--- Source passage ---

Immunofluorescence microscopy and co-localization analysis in HeLa cells
Cells were grown on glass coverslips and fixed with 4% paraformaldehyde in phosphate-buffered saline (PBS) for 30 min at 4 °C followed by permeabilization with 0.5% Triton X-100 for 15 min and 0.5% SDS 10 min at room temperature, respectively. Cellular epitopes were blocked with 3% bovine serum albumin (BSA; Sigma-Aldrich) for 1 h at room temperature. Cells were incubated overnight at 4 °C with primary antibodies diluted in 3% BSA. Cells were then washed three times with PBS+ and incubated for 1 h at room temperature with the following secondary antibodies: donkey antibody against rabbit IgG coupled to Alexa Fluor 488 (Cat. A21206, 1/400) or to Alexa Fluor 555 (Cat. A32794, 1/400); donkey antibody against mouse coupled to Alexa Fluor 488 (Cat. A21202, 1/400) or Alexa Fluor 555 (Cat. A31570, 1/400); donkey antibody against sheep coupled to Alexa Fluor 488 (Cat. A11015, 1/400), and donkey antibody against goat coupled to Alexa Fluor 555 (Cat. A21432, 1/400). DAPI was utilized to stain the nuclei. Cells were washed three times, then coverslips were mounted onto slides with antifade reagent ProLong Glass (Invitrogen). Fluorescence images were acquired with a microscope Nikon A1 confocal inverted laser microscope at the University of Michigan Biomedical Research—Microscopy Core. Fluorescent co-localization index of cell-cell interfaces between HeLa cell co-cultures was performed using ImageJ software employing the Costes-related automatic threshold method followed by Pearson’s R correlation coefficient. Co-localization signal images were generated by calculating the fraction of interface signal between cells expressing different claudins that showed regions with a minimum of 500 contiguous nm with fluorescence intensity values greater than 100 (with an upper limit of 255) for both channels.

--- Extracted material ---

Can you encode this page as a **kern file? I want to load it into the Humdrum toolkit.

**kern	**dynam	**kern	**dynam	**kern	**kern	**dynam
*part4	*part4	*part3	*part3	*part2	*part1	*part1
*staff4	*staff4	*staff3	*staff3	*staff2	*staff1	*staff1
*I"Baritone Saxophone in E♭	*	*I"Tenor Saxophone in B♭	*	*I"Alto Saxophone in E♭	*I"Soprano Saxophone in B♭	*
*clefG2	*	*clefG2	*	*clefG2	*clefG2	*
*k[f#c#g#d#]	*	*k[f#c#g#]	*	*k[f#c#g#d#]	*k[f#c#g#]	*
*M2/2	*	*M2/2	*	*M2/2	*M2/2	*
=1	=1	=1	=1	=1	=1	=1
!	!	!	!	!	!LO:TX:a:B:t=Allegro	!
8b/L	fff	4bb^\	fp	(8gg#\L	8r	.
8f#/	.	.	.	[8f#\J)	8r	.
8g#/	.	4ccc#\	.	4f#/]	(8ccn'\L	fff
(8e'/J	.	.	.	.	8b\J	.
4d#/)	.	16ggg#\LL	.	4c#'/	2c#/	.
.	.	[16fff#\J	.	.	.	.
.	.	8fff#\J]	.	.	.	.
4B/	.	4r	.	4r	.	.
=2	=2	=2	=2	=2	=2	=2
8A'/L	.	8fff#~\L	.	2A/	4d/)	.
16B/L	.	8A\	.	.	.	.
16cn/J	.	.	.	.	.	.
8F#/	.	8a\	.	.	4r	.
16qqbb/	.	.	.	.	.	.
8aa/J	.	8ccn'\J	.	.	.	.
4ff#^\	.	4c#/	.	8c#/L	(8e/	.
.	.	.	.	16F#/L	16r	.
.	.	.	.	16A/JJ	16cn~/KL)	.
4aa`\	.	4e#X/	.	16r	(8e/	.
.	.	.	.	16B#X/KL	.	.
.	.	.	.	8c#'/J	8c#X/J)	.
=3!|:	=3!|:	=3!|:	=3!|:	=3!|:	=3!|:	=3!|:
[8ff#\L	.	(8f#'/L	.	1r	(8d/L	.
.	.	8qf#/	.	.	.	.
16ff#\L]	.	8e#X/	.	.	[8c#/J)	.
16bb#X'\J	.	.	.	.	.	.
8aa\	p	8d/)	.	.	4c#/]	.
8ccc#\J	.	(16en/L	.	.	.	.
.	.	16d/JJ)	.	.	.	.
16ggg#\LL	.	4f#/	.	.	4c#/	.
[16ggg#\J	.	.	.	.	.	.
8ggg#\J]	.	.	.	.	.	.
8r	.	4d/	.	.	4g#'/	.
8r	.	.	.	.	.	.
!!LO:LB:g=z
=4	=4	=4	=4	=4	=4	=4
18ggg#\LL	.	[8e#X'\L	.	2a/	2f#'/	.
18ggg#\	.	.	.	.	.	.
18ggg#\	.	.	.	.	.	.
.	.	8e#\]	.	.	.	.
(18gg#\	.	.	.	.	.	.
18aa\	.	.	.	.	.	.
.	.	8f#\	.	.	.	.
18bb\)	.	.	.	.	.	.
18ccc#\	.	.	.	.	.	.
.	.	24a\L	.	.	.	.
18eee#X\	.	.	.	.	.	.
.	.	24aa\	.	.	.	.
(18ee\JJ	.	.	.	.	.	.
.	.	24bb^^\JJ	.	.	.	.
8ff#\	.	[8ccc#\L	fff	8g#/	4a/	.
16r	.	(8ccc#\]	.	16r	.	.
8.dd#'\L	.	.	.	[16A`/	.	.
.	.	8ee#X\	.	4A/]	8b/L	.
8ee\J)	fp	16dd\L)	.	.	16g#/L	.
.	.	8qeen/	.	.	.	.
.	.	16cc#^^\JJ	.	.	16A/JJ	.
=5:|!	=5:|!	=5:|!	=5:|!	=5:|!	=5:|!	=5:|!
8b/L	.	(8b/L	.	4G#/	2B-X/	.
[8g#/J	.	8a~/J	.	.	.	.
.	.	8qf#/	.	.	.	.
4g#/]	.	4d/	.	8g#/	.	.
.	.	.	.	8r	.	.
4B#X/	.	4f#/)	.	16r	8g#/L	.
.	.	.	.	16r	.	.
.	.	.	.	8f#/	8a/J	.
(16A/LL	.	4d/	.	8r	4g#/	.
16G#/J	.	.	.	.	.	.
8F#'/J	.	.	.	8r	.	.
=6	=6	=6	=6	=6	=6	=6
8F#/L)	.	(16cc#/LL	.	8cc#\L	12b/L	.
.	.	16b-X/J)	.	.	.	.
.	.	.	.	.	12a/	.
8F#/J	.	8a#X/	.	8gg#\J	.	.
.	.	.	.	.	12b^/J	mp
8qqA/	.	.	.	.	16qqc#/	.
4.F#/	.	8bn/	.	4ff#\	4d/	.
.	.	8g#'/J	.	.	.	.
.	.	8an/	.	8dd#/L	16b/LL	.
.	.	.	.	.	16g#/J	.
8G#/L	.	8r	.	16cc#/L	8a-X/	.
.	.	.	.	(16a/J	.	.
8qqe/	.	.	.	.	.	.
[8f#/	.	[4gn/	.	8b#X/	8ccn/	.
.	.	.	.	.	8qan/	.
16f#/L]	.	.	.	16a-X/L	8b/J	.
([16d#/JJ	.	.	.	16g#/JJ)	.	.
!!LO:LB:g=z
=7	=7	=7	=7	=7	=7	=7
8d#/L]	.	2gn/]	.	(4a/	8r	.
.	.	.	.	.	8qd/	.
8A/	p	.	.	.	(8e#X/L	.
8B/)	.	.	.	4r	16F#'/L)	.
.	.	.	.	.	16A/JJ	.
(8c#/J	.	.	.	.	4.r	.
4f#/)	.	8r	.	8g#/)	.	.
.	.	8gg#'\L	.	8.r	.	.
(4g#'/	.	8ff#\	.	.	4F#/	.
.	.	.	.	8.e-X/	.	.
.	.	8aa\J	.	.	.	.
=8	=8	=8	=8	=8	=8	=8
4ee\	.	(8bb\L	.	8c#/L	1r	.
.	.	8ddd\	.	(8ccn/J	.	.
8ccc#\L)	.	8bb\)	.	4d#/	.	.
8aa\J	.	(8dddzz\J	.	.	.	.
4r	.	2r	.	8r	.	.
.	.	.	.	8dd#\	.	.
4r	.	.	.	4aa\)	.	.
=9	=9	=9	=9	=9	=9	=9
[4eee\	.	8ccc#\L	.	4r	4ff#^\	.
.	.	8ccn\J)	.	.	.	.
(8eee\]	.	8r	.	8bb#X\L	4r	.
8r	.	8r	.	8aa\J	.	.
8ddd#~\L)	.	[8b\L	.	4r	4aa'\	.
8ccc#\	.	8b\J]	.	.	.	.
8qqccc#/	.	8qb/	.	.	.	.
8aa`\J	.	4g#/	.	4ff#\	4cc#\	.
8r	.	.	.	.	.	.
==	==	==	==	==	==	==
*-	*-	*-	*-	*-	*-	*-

---

Directions
In the immunofluorescence protocol, what reagent was used to mount the coverslips onto slides?

Solution to this task
The antifade reagent ProLong Glass (Invitrogen).